QLoRA introduces a number of innovations to save memory without sacrificing performance: (a) 4-bit NormalFloat (NF4), a new data type that is information theoretically optimal for normally distributed weights (b) double quantization to reduce the average memory footprint by quantizing the quantization constants, and (c) paged optimizers to manage memory spikes.   4-bit NormalFloat quantization improves upon quantile quantization by ensuring an equal number of values in each quantization bin. This avoids computational issues and errors for outlier values. During finetuning, QLoRA backpropagates gradients through the frozen 4-bit quantized pretrained language model into the Low-Rank Adapters. QLoRA dequantizes weights from the 4-bit NormalFloat (what the authors call storage data type) to the 16-bit BrainFloat (computation data type) to perform the forward and backward passes, but only computes weight gradients for the LoRA parameters which use 16-bit BrainFloat. The weights are decompressed only when they are needed, therefore the memory usage stays low during training and inference.

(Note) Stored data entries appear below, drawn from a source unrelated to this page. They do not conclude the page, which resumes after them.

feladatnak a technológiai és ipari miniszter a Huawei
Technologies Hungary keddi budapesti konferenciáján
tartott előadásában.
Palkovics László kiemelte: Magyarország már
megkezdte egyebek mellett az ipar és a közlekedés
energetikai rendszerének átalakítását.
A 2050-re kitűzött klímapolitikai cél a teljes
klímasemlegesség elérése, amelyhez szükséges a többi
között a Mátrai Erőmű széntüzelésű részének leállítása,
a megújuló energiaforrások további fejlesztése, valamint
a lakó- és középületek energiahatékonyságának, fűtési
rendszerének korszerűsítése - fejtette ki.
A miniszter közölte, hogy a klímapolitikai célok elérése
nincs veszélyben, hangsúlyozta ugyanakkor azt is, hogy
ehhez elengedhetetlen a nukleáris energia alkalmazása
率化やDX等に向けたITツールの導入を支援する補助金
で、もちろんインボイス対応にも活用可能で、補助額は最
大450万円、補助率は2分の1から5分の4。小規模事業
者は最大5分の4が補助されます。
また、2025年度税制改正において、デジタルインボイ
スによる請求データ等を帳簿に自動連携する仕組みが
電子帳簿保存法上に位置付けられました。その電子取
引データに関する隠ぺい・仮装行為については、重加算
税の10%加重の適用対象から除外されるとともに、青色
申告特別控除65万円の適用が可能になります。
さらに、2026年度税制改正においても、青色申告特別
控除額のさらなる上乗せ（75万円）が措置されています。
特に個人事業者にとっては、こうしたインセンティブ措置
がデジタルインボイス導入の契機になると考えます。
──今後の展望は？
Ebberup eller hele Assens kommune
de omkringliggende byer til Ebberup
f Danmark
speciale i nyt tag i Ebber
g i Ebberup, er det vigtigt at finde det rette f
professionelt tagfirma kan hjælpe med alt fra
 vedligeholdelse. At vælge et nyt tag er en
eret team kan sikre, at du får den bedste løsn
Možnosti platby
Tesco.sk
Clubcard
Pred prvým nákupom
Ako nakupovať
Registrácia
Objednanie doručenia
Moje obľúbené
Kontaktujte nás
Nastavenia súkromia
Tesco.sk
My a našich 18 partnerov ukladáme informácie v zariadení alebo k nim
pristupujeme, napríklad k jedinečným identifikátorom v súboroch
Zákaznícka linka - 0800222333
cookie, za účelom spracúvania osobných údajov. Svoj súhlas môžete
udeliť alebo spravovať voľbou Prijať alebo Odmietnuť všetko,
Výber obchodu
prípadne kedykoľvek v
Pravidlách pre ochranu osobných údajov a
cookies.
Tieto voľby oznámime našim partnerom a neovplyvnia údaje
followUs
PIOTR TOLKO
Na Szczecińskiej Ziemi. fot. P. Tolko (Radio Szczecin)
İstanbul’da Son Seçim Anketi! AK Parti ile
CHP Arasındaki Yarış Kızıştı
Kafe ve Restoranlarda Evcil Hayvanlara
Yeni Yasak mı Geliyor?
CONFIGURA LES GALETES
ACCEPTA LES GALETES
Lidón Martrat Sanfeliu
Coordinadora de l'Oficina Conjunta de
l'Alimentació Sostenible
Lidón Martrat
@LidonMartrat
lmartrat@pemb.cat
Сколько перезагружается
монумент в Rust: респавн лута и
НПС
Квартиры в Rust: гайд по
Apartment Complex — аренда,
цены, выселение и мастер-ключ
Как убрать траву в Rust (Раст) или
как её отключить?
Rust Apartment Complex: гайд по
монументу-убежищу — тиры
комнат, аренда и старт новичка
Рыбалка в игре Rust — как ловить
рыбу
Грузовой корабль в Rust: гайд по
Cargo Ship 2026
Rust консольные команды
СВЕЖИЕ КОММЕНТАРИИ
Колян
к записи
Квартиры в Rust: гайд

  1. Edward J. Hu, Yelong Shen, Phillip Wallis, Zeyuan Allen-Zhu, Yuanzhi Li, Shean Wang, & Weizhu Chen (2021). LoRA: Low-Rank Adaptation of Large Language Models_. CoRR, abs/2106.09685. https://arxiv.org/pdf/2106.09685.pdf 

  2. Armen Aghajanyan, Luke Zettlemoyer, & Sonal Gupta (2020). Intrinsic Dimensionality Explains the Effectiveness of Language Model Fine-Tuning_. CoRR, abs/2012.13255, https://arxiv.org/abs/2012.13255. 

  3. https://colab.research.google.com/drive/1iERDk94Jp0UErsPf7vXyPKeiM4ZJUQ-a?usp=sharing#scrollTo=kfAO01v-qEPS 

  4. Tim Dettmers, Artidoro Pagnoni, Ari Holtzman, & Luke Zettlemoyer. (2023). QLoRA: Efficient Finetuning of Quantized LLMs.